Strafanzeigen wurden wegen gefährlichen Eingriffs in den Bahnverkehr und Widerstand gegen Vollstreckungsbeamte eingeleitet.




Zum Ende des Tages informierte die Leitstelle der Deutsche Bahn Sicherheit, gegen 23:15 Uhr, die Bundespolizei über vier Randalierer, die mutwillig die Videokameras bei der Zufahrtsschranke bei der Bahndirektion in der Richelstraße zerstören würden. Vor Ort trafen Bundespolizeibeamte unter anderem auf einen 29-jähigen Kroaten, der mehrfach gegen die Überwachungskamera getreten und diese dabei beschädigt hatte. Der 29-Jährige verhielt sich gegenüber den Beamten äußerst aggressiv, sodass eine Aufnahme des Hergangs nicht möglich war. Es wurde eine zweite Streife mit Diensthund zur Unterstützung hinzugezogen.
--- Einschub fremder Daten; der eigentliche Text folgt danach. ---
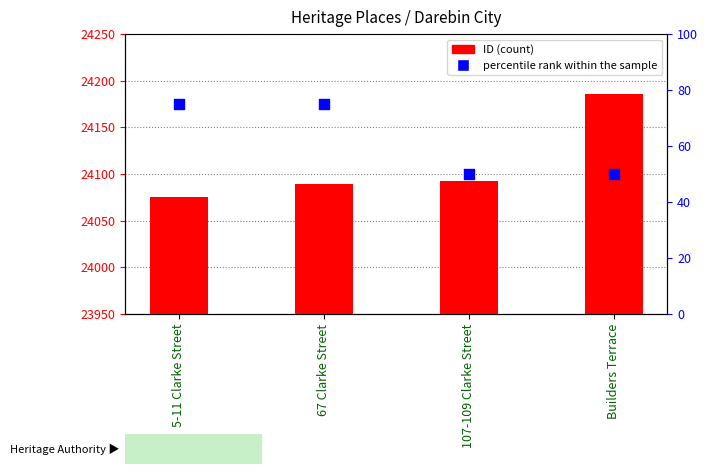

What are all the series names shown in the legend?

ID (count), percentile rank within the sample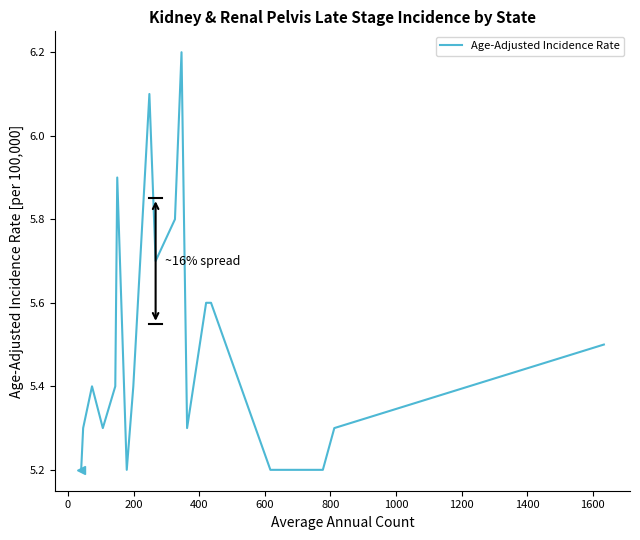

What is the greatest value displayed?

6.2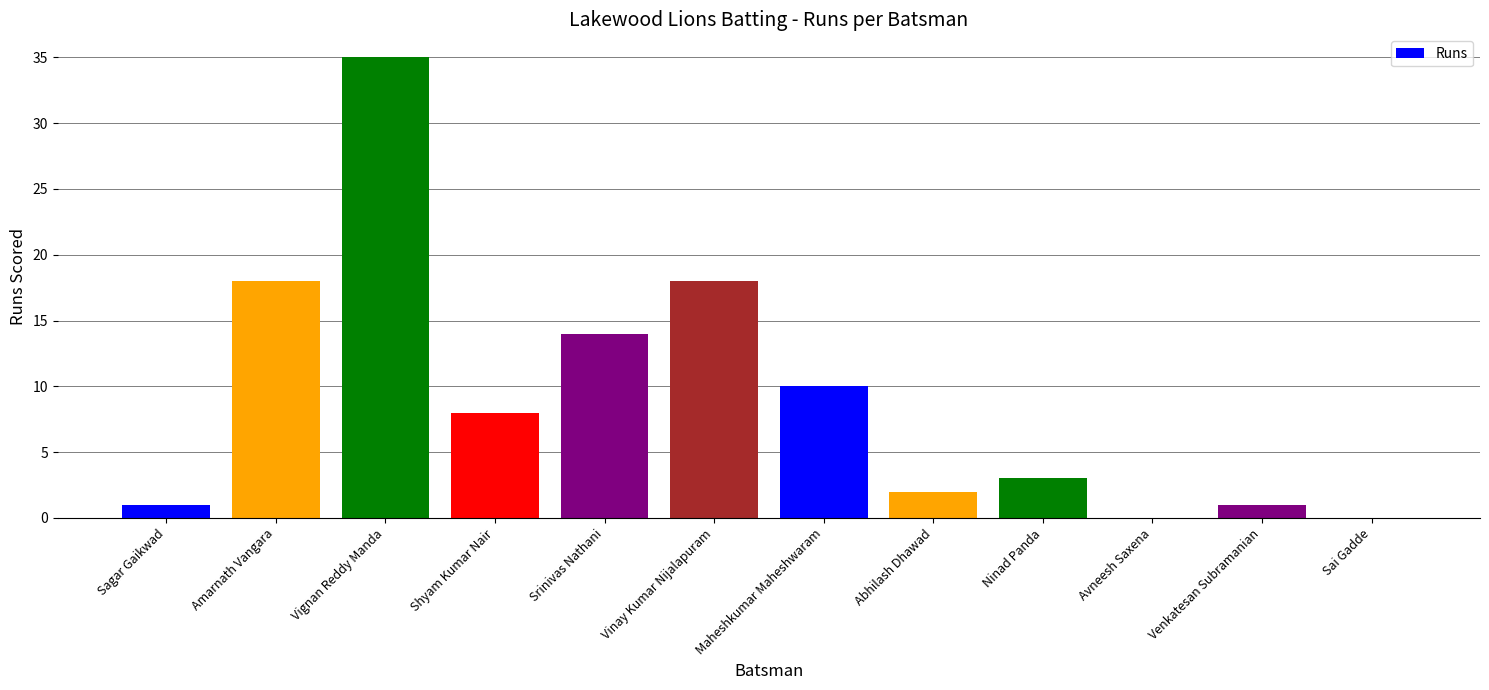

Is it true that the value at Ninad Panda is 3?

True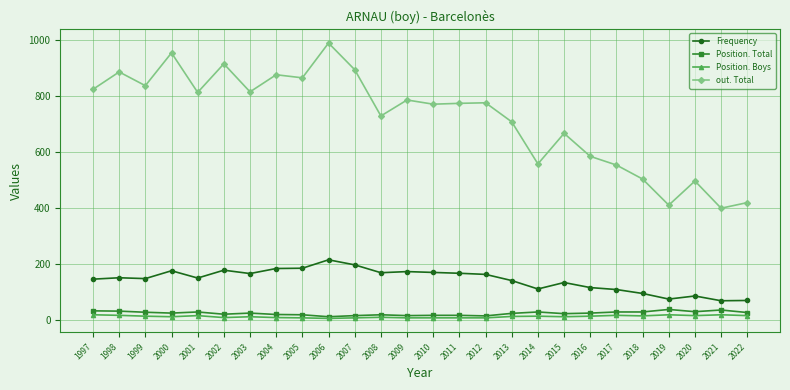

What is the sum of the Position. Boys values at 2008 and 2014?

24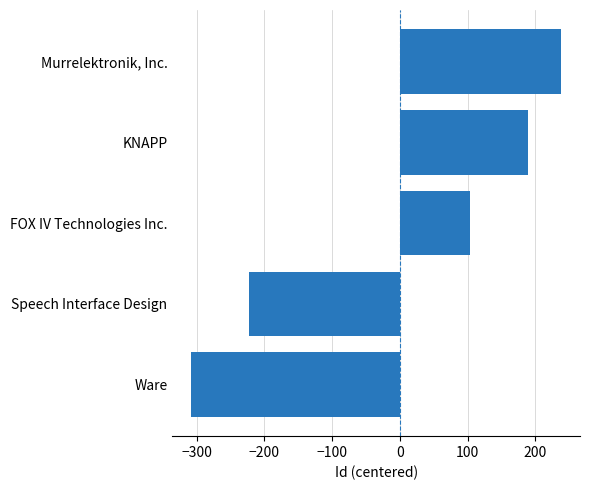

Are the bars horizontal?

Yes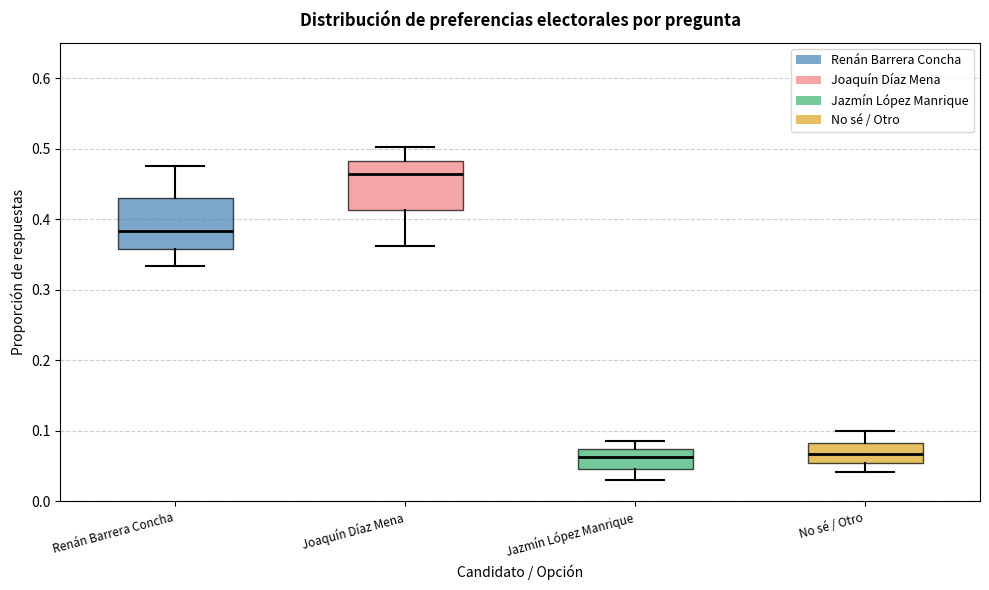

Where is the upper edge of the box for Jazmín López Manrique on the y-axis? The values are not printed on the chart, so give them approximately, as read against the axis.

0.07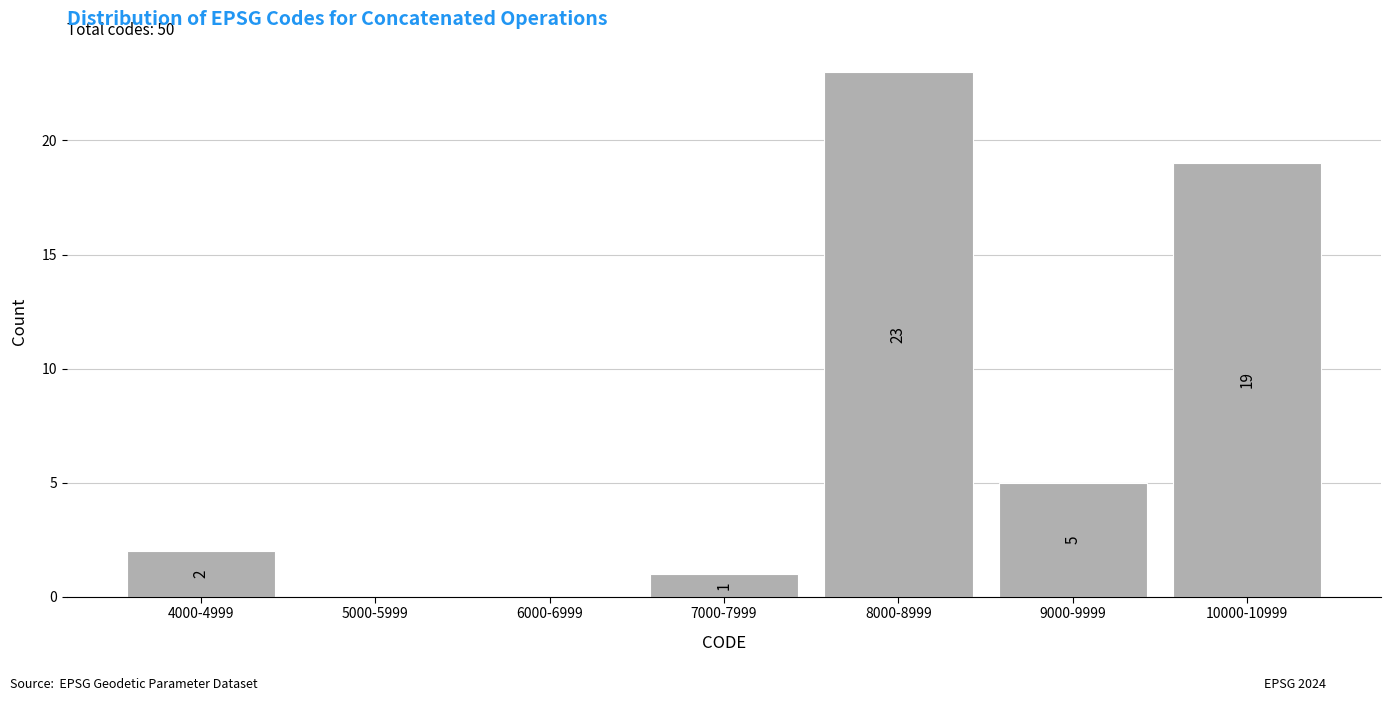

Reading right to left, what are all the values shown in this chart?

10000-10999=19	9000-9999=5	8000-8999=23	7000-7999=1	6000-6999=0	5000-5999=0	4000-4999=2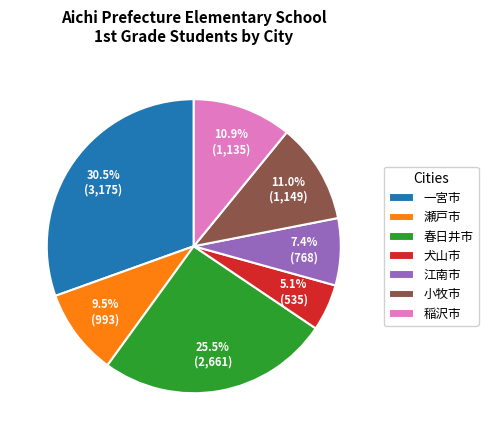

The 瀬戸市 slice represents 1% of the pie. True or false?

False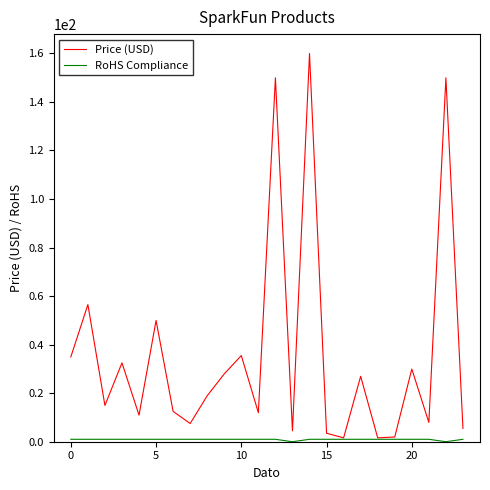

Which series has the largest range (max minus min)?

Price (USD)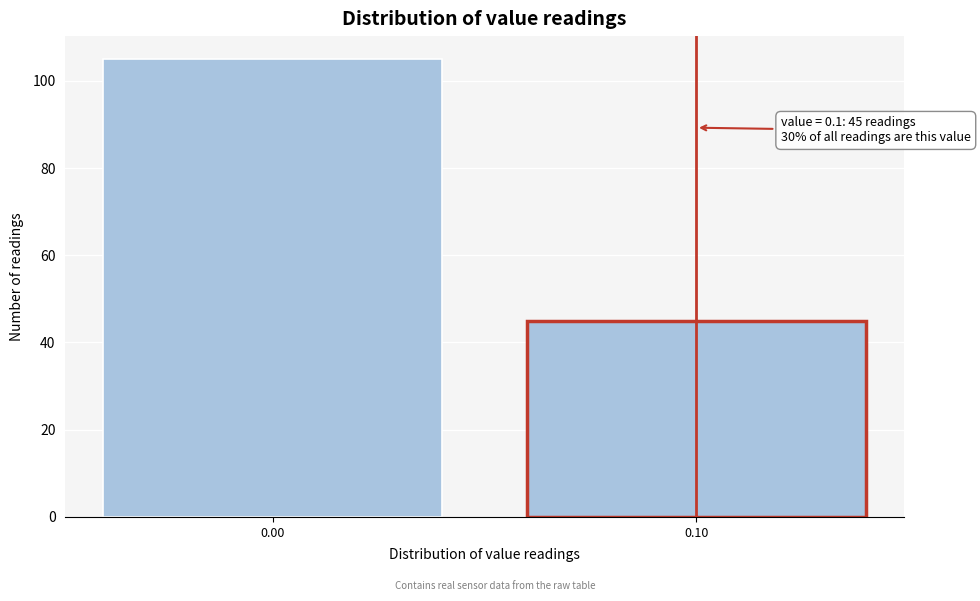

Reading left to right, extract all data points from this chart.

0.00=105	0.10=45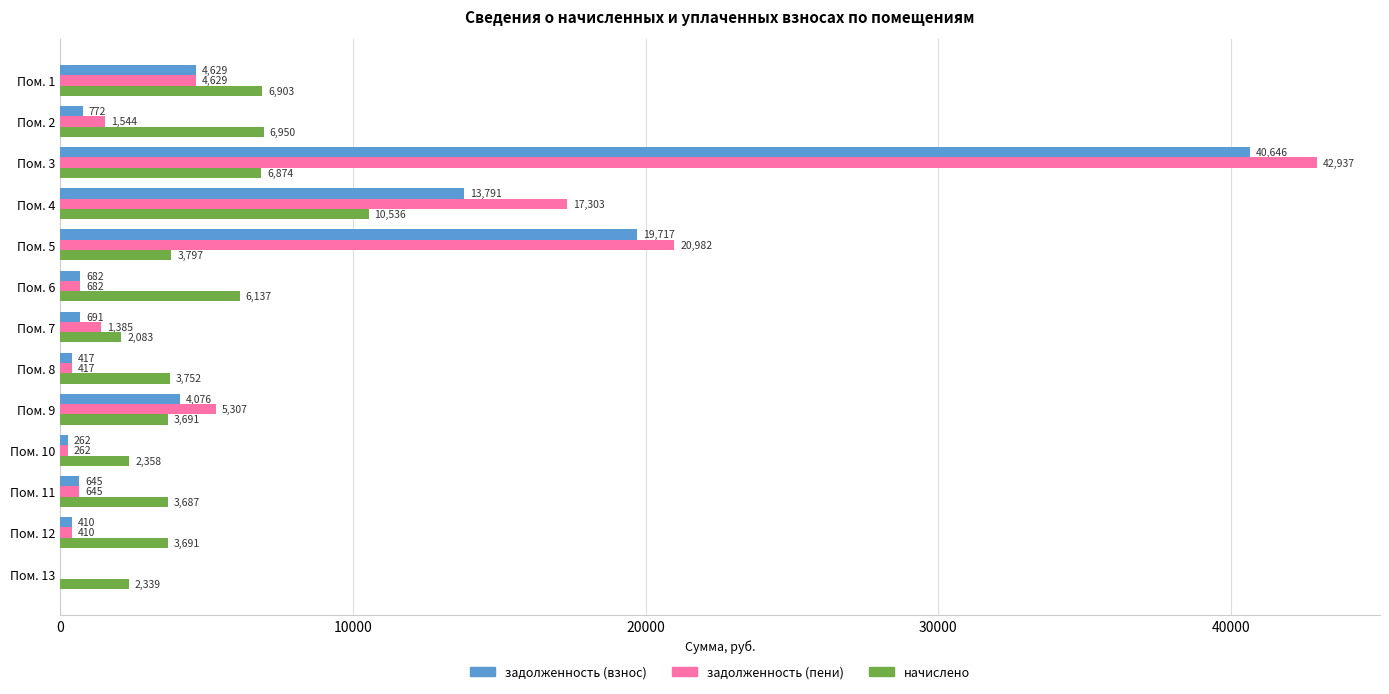

The value of начислено at Пом. 4 is 10535.9. True or false?

True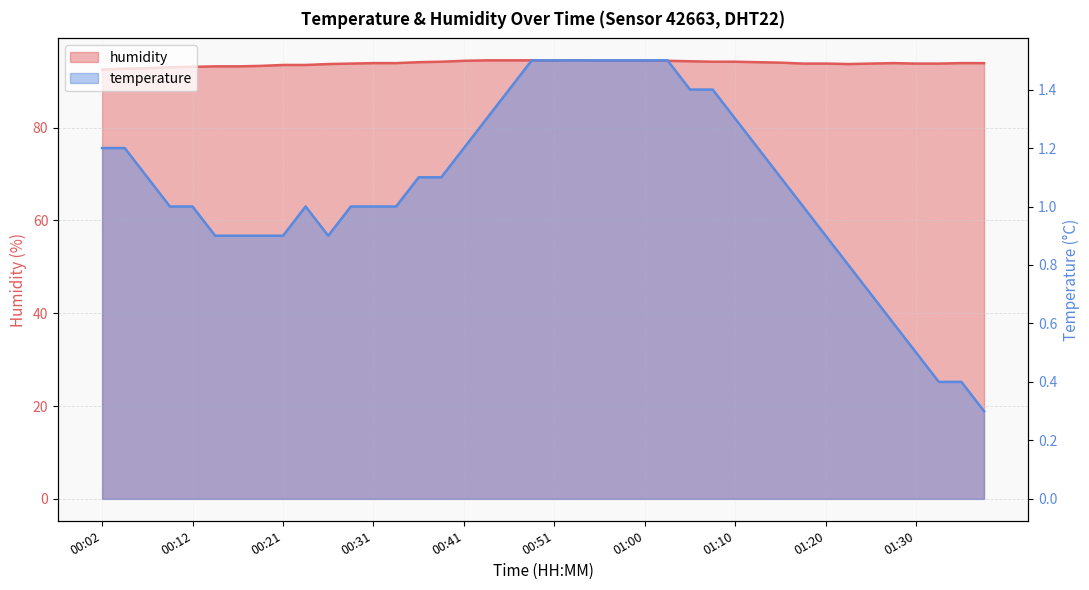

Which series has the widest spread of values?

humidity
Auch jetzt kam der Mann mehrfachen Anweisungen zur Ruhe und Kooperation nicht nach. Schließlich ging er mit erhobenen Armen auf den Diensthundeführer zu und beschimpfte diesen lautstark. Den bereits bellenden Diensthund ignorierte er ebenso wie die Anordnung stehen zu bleiben und Abstand zu halten. Als der Kroate auch auf die Androhung des Diensthundeeinsatzes nicht reagierte und weiter wild gestikulierend näherkam, verhinderte der Diensthund (mit Maulkorb) dies, indem er den Mann ansprang und zurückstieß. Hierbei traf er den Kroaten im Bereich des Kinns, woraufhin diesem ein Teil des Schneidezahns abbrach. Im Anschluss nahmen mehrere Beamte den weiterhin Aggressiven fest und brachten ihn zur Dienststelle. Es wurde ein Atemalkohol von 2,09 Promille gemessen.